Lal A A, de la Cruz V F, Good M F, Weiss W R, Lunde M, Maloy W L, Welsh J A, McCutchan T F
Laboratory of Parasitic Diseases, National Institute of Allergy and Infectious Diseases, Bethesda, MD 20892.
Proc Natl Acad Sci U S A. 1987 Dec;84(23):8647-51. doi: 10.1073/pnas.84.23.8647.

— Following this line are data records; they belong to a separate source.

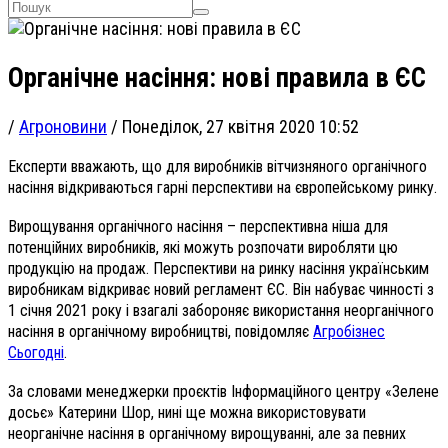
Органічне насіння: нові правила в ЄС
/
Агроновини
/
Понеділок, 27 квітня 2020 10:52
Експерти вважають, що для виробників вітчизняного органічного
насіння відкриваються гарні перспективи на європейському ринку.
Вирощування органічного насіння – перспективна ніша для
потенційних виробників, які можуть розпочати виробляти цю
продукцію на продаж. Перспективи на ринку насіння українським
виробникам відкриває новий регламент ЄС. Він набуває чинності з
1 січня 2021 року і взагалі забороняє використання неорганічного
насіння в органічному виробництві, повідомляє
Агробізнес
Сьогодні
.
За словами менеджерки проєктів Інформаційного центру «Зелене
досьє» Катерини Шор, нині ще можна використовувати
неорганічне насіння в органічному вирощуванні, але за певних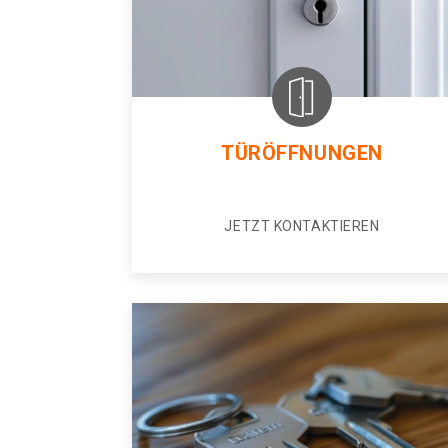
TÜRÖFFNUNGEN
JETZT KONTAKTIEREN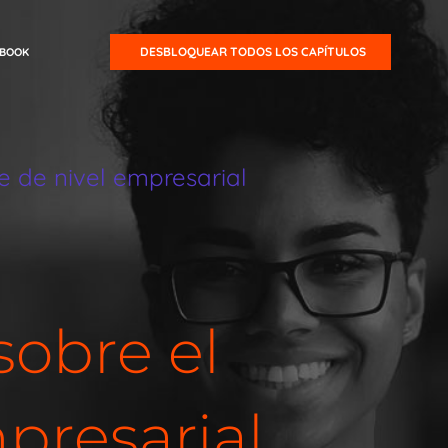
DESBLOQUEAR TODOS LOS CAPÍTULOS
EBOOK
 de nivel empresarial
sobre el
presarial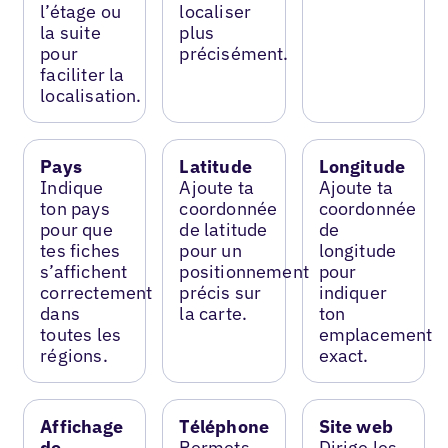
l’étage ou
localiser
la suite
plus
pour
précisément.
faciliter la
localisation.
Pays
Latitude
Longitude
Indique
Ajoute ta
Ajoute ta
ton pays
coordonnée
coordonnée
pour que
de latitude
de
tes fiches
pour un
longitude
s’affichent
positionnement
pour
correctement
précis sur
indiquer
dans
la carte.
ton
toutes les
emplacement
régions.
exact.
Affichage
Téléphone
Site web
de
Permets
Dirige les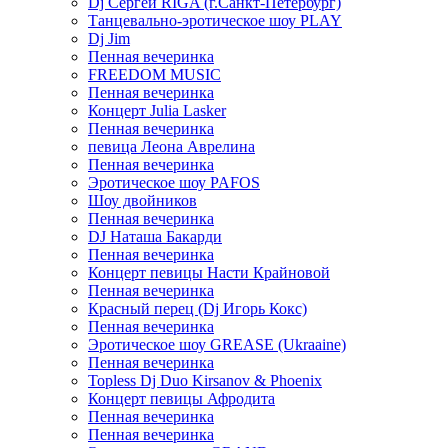
Dj Сергей RIGA (г.Санкт-Петербург)
Танцевально-эротическое шоу PLAY
Dj Jim
Пенная вечеринка
FREEDOM MUSIC
Пенная вечеринка
Концерт Julia Lasker
Пенная вечеринка
певица Леона Аврелина
Пенная вечеринка
Эротическое шоу PAFOS
Шоу двойников
Пенная вечеринка
DJ Наташа Бакарди
Пенная вечеринка
Концерт певицы Насти Крайновой
Пенная вечеринка
Красный перец (Dj Игорь Кокс)
Пенная вечеринка
Эротическое шоу GREASE (Ukraaine)
Пенная вечеринка
Topless Dj Duo Kirsanov & Phoenix
Концерт певицы Афродита
Пенная вечеринка
Пенная вечеринка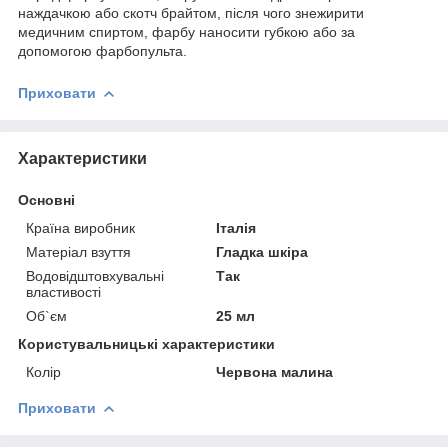
наждачкою або скотч брайтом, після чого знежирити
медичним спиртом, фарбу наносити губкою або за
допомогою фарбопульта.
Приховати
Характеристики
Основні
Країна виробник
Італія
Матеріал взуття
Гладка шкіра
Водовідштовхувальні
Так
властивості
Об`єм
25 мл
Користувальницькі характеристики
Колір
Червона малина
Приховати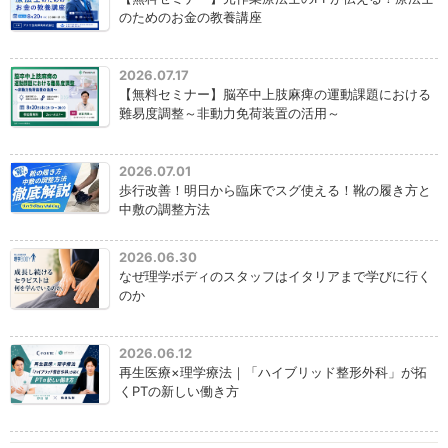
のためのお金の教養講座
2026.07.17
【無料セミナー】脳卒中上肢麻痺の運動課題における
難易度調整～非動力免荷装置の活用～
2026.07.01
歩行改善！明日から臨床でスグ使える！靴の履き方と
中敷の調整方法
2026.06.30
なぜ理学ボディのスタッフはイタリアまで学びに行く
のか
2026.06.12
再生医療×理学療法｜「ハイブリッド整形外科」が拓
くPTの新しい働き方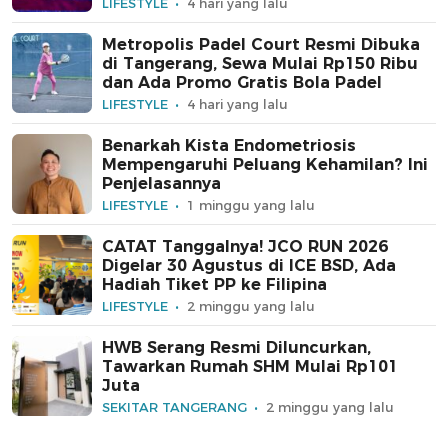
LIFESTYLE
4 hari yang lalu
Metropolis Padel Court Resmi Dibuka
di Tangerang, Sewa Mulai Rp150 Ribu
dan Ada Promo Gratis Bola Padel
LIFESTYLE
4 hari yang lalu
Benarkah Kista Endometriosis
Mempengaruhi Peluang Kehamilan? Ini
Penjelasannya
LIFESTYLE
1 minggu yang lalu
CATAT Tanggalnya! JCO RUN 2026
Digelar 30 Agustus di ICE BSD, Ada
Hadiah Tiket PP ke Filipina
LIFESTYLE
2 minggu yang lalu
HWB Serang Resmi Diluncurkan,
Tawarkan Rumah SHM Mulai Rp101
Juta
SEKITAR TANGERANG
2 minggu yang lalu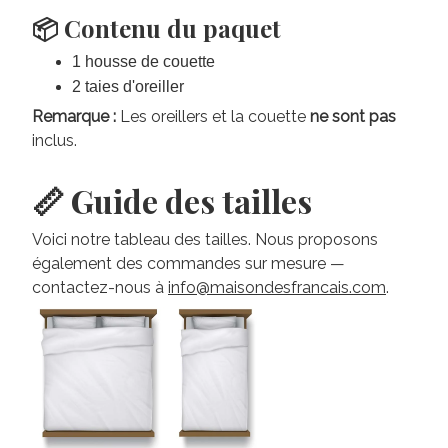
📦 Contenu du paquet
1 housse de couette
2 taies d'oreiller
Remarque :
Les oreillers et la couette
ne sont pas
inclus.
📏 Guide des tailles
Voici notre tableau des tailles. Nous proposons
également des commandes sur mesure —
contactez-nous à
info@maisondesfrancais.com
.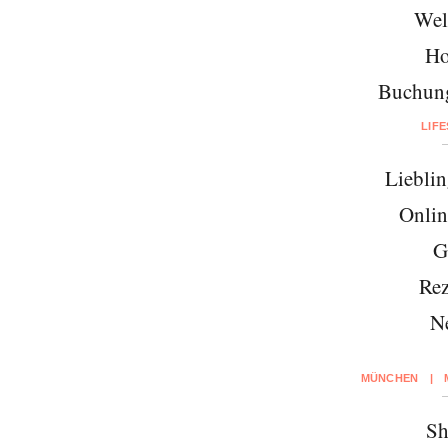
Wel
Ho
Buchung
LIF
Lieblin
Onlin
G
Rez
N
MÜNCHEN
|
Sh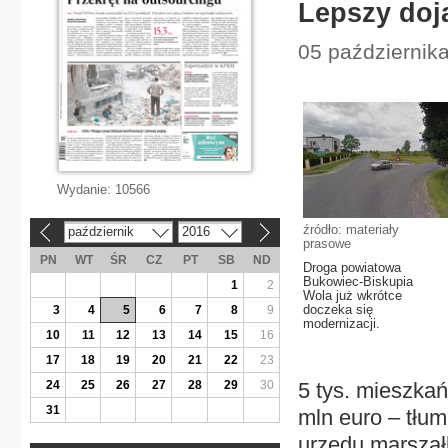
Lepszy doj
05 października
Wydanie:
10566
źródło: materiały
październik
2016
«
»
prasowe
PN
WT
ŚR
CZ
PT
SB
ND
Droga powiatowa
Bukowiec-Biskupia
1
2
Wola już wkrótce
doczeka się
3
4
5
6
7
8
9
modernizacji.
10
11
12
13
14
15
16
17
18
19
20
21
22
23
24
25
26
27
28
29
30
5 tys. mieszkań
31
mln euro – tłu
urzędu marszał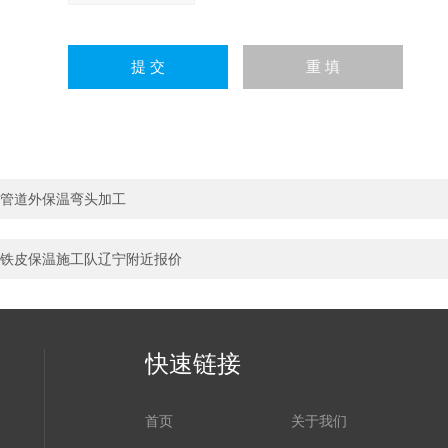
管道外保温弯头加工
铁皮保温施工队辽宁附近报价
快速链接
首页
关于我们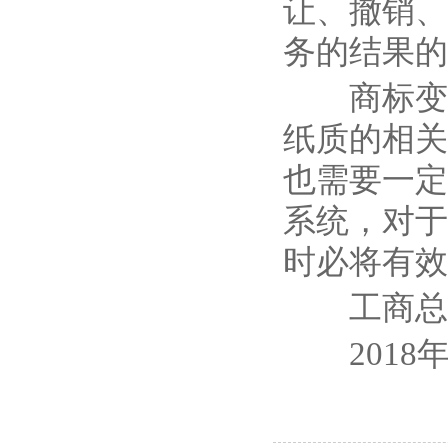
让、撤销、
务的结果的
商标变更
纸质的相关
也需要一定
系统，对于
时必将有效
工商总
2018年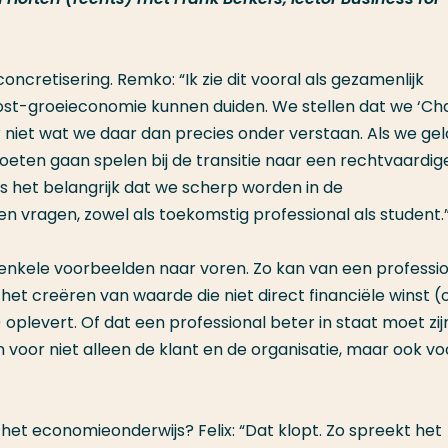
concretisering. Remko: “Ik zie dit vooral als gezamenlijk
ost-groeieconomie kunnen duiden. We stellen dat we ‘C
 niet wat we daar dan precies onder verstaan. Als we ge
oeten gaan spelen bij de transitie naar een rechtvaardig
s het belangrijk dat we scherp worden in de
n vragen, zowel als toekomstig professional als student.
kele voorbeelden naar voren. Zo kan van een professio
t creëren van waarde die niet direct financiële winst (
) oplevert. Of dat een professional beter in staat moet zi
voor niet alleen de klant en de organisatie, maar ook vo
 het economieonderwijs? Felix: “Dat klopt. Zo spreekt het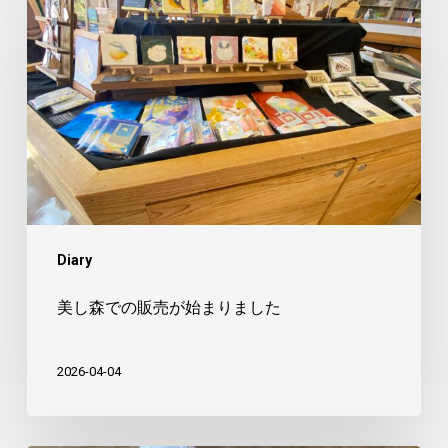
し
森
で
の
販
売
が
始
ま
Diary
り
ま
美し森での販売が始まりました
し
た
2026-04-04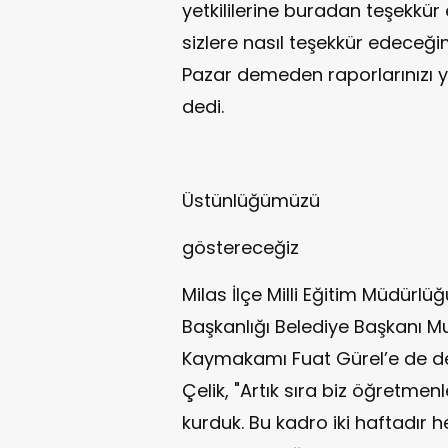
yetkililerine buradan teşekkür
sizlere nasıl teşekkür edeceğ
Pazar demeden raporlarınızı yaz
dedi.
Üstünlüğümüzü
göstereceğiz
Milas İlçe Milli Eğitim Müdürlüğ
Başkanlığı Belediye Başkanı 
Kaymakamı Fuat Gürel’e de de
Çelik, "Artık sıra biz öğretme
kurduk. Bu kadro iki haftadır 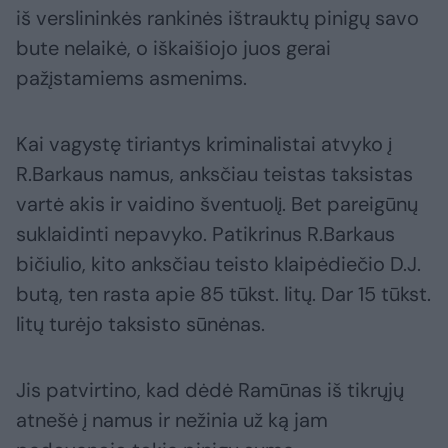
iš verslininkės rankinės ištrauktų pinigų savo
bute nelaikė, o iškaišiojo juos gerai
pažįstamiems asmenims.
Kai vagystę tiriantys kriminalistai atvyko į
R.Barkaus namus, anksčiau teistas taksistas
vartė akis ir vaidino šventuolį. Bet pareigūnų
suklaidinti nepavyko. Patikrinus R.Barkaus
bičiulio, kito anksčiau teisto klaipėdiečio D.J.
butą, ten rasta apie 85 tūkst. litų. Dar 15 tūkst.
litų turėjo taksisto sūnėnas.
Jis patvirtino, kad dėdė Ramūnas iš tikrųjų
atnešė į namus ir nežinia už ką jam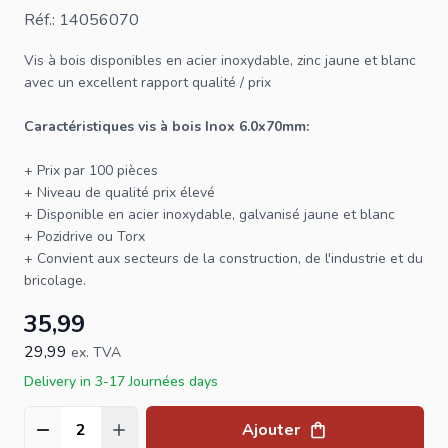
Réf.: 14056070
Vis à bois
disponibles en acier inoxydable, zinc jaune et blanc
avec un excellent rapport qualité / prix
Caractéristiques
vis
à bois Inox 6.0x70mm:
+ Prix par 100 pièces
+ Niveau de qualité prix élevé
+ Disponible en acier inoxydable, galvanisé jaune et blanc
+ Pozidrive ou
Torx
+ Convient aux secteurs de la construction, de l'industrie et du
bricolage.
35,99
29,99
ex. TVA
Delivery in 3-17 Journées days
Ajouter
Quantité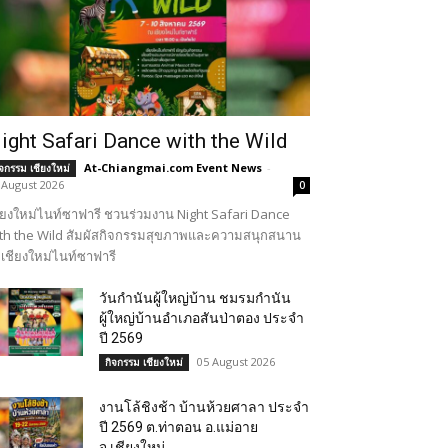
ight Safari Dance with the Wild
At-Chiangmai.com Event News
-
ิจกรรม เชียงใหม่
 August 2026
0
ียงใหม่ไนท์ซาฟารี ชวนร่วมงาน Night Safari Dance
th the Wild สัมผัสกิจกรรมสุขภาพและความสนุกสนาน
เชียงใหม่ไนท์ซาฟารี
วันกำนันผู้ใหญ่บ้าน ชมรมกำนัน
ผู้ใหญ่บ้านอำเภอสันป่าตอง ประจำ
ปี 2569
05 August 2026
กิจกรรม เชียงใหม่
งานโล้ชิงช้า บ้านห้วยศาลา ประจำ
ปี 2569 ต.ท่าตอน อ.แม่อาย
จ.เชียงใหม่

To test the putative in vivo protective effects of antibodies to circumsporozoite (CS) protein repeats against malarial infection, different strains of mice were immunized against various repetitive regions of the Plasmodium yoelii CS protein in the form of synthetic peptides conjugated to keyhole limpet hemocyanin. Complete Freund's adjuvant or saponin was used as adjuvant. When vaccinated mice were challenged with 500 sporozoites almost all animals became infected. There were no significant protective effects in vaccinated versus unvaccinated mice. Furthermore, there was no correlation between the antibody titer to the CS repeats and infection. The parasites from infected animals were shown to encode a CS protein containing the same repeats as those used for immunization, indicating that the infections were not due to selection for variant parasites. These experiments demonstrate that antibodies to the CS repeats, as derived in vivo with peptides, despite being surface reactive, do not provide protection against sporozoite challenge in vivo. This conclusion is in contrast to previous conclusions based on studies showing protection by way of in vitro sporozoite neutralization procedures and passive transfer of monoclonal antibody.
为了测试针对环子孢子(CS)蛋白重复序列的抗体对疟疾感染的假定体内保护作用,以与钥孔血蓝蛋白偶联的合成肽形式,用约氏疟原虫CS蛋白的各种重复区域对不同品系的小鼠进行免疫。使用完全弗氏佐剂或皂苷作为佐剂。当用500个子孢子攻击接种疫苗的小鼠时,几乎所有动物都被感染。接种疫苗的小鼠与未接种疫苗的小鼠相比没有显著的保护作用。此外,针对CS重复序列的抗体效价与感染之间没有相关性。来自感染动物的寄生虫显示编码一种含有与用于免疫的重复序列相同的CS蛋白,表明感染不是由于选择变异寄生虫所致。这些实验表明,体内由肽产生的针对CS重复序列的抗体,尽管具有表面反应性,但在体内不能提供针对子孢子攻击的保护作用。这一结论与先前基于体外子孢子中和程序和单克隆抗体被动转移显示有保护作用的研究得出的结论相反。